Utility-scale solar and wind generating plants, most with footprints of several thousand acres, are transforming ecologically rich, multiple-use lands to single-use industrial facilities, in effect privatizing vast areas of public land. Those lands cannot be returned to their previous state; conversion is total and permanent, even though most projects will generate power for only 15 to 30 years.
The thousands of miles of new transmission infrastructure necessary to carry power from remote generating plants to urban demand centers drastically inflates the cost of renewable energy, with ratepayers footing the bill for the utilities’ built-in transmission profits.
U.S. taxpayers have provided billions of dollars in subsidies for industrial-scale renewable developments to many of the same corporations that have dominated the Fossil Fuel Era and in fact created the problems renewable energy is designed to rectify.
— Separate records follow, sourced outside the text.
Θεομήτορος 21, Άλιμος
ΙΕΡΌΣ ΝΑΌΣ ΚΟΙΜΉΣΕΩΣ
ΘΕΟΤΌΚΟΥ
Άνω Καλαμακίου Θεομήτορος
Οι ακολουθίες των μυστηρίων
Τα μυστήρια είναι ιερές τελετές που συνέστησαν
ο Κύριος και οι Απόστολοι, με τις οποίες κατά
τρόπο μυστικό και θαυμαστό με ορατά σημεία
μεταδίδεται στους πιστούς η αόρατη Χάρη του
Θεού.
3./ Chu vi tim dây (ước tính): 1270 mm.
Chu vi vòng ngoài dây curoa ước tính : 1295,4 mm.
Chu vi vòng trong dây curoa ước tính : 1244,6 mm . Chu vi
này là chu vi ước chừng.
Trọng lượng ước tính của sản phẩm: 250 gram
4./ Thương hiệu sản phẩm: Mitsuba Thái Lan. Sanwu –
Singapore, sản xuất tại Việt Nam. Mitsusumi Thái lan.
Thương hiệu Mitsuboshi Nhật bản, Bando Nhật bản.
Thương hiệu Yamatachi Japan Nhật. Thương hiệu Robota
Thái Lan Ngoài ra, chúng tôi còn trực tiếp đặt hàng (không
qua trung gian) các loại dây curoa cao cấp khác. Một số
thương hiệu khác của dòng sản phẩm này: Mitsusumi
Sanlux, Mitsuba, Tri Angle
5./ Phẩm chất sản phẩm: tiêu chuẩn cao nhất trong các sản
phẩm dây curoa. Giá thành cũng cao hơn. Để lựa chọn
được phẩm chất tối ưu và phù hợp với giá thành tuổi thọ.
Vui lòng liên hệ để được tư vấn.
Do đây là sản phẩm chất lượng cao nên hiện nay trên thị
We must create a better energy future that serves both humans and the environment. Let’s pursue efficiency upgrades and “distributed generation”—point-of-use generation on rooftops, in parking lots and highway medians, brownfields and throughout the built environment. These are cost-effective, efficient, clean and democratic approaches that are faster to implement; they have far less environmental impact than industrial-scale solar or wind power on intact ecosystems; and they make our power grid far less vulnerable to catastrophic failure and sabotage.
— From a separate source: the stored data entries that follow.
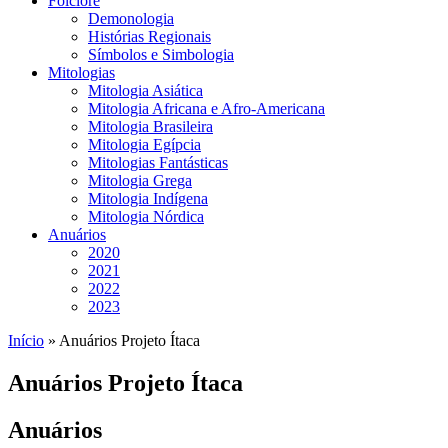
Folclore
Demonologia
Histórias Regionais
Símbolos e Simbologia
Mitologias
Mitologia Asiática
Mitologia Africana e Afro-Americana
Mitologia Brasileira
Mitologia Egípcia
Mitologias Fantásticas
Mitologia Grega
Mitologia Indígena
Mitologia Nórdica
Anuários
2020
2021
2022
2023
Início
»
Anuários Projeto Ítaca
Anuários Projeto Ítaca
Anuários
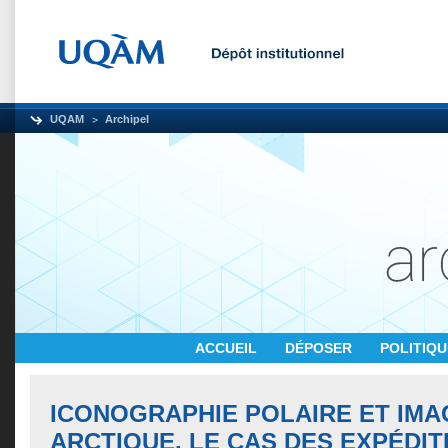
UQAM
Archipel
ACCUEIL
DÉPOSER
POLITIQ
ICONOGRAPHIE POLAIRE ET IMA
ARCTIQUE. LE CAS DES EXPÉDIT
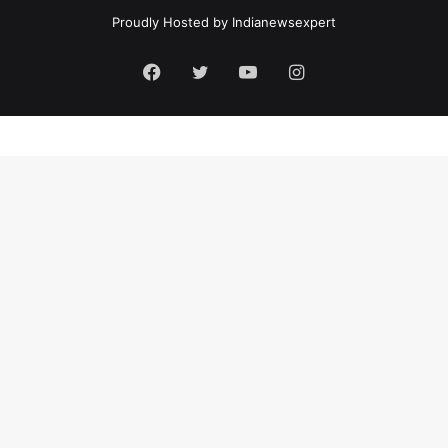
Proudly Hosted by
Indianewsexpert
Facebook
Twitter
YouTube
Instagram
The Environmental Protection Agency’s “Re-Powering America’s Lands” program has identified 15 million acres of degraded or contaminated land potentially suitable for renewable energy development, and works to facilitate remediation and development of the sites. This is a superb example of where our national policy should be focused.
The current, very damaging approach to renewable energy is based upon false storylines: that in order to confront the climate crisis, we must deploy huge infrastructure on public lands; that those who oppose these developments are either climate-deniers or coal-industry sympathizers; and that the sacrifice of desert ecosystems is a necessary tradeoff in the pursuit of renewable energy. None of these stories are true.
Janine Blaeloch is founder and director of the Western Lands Project.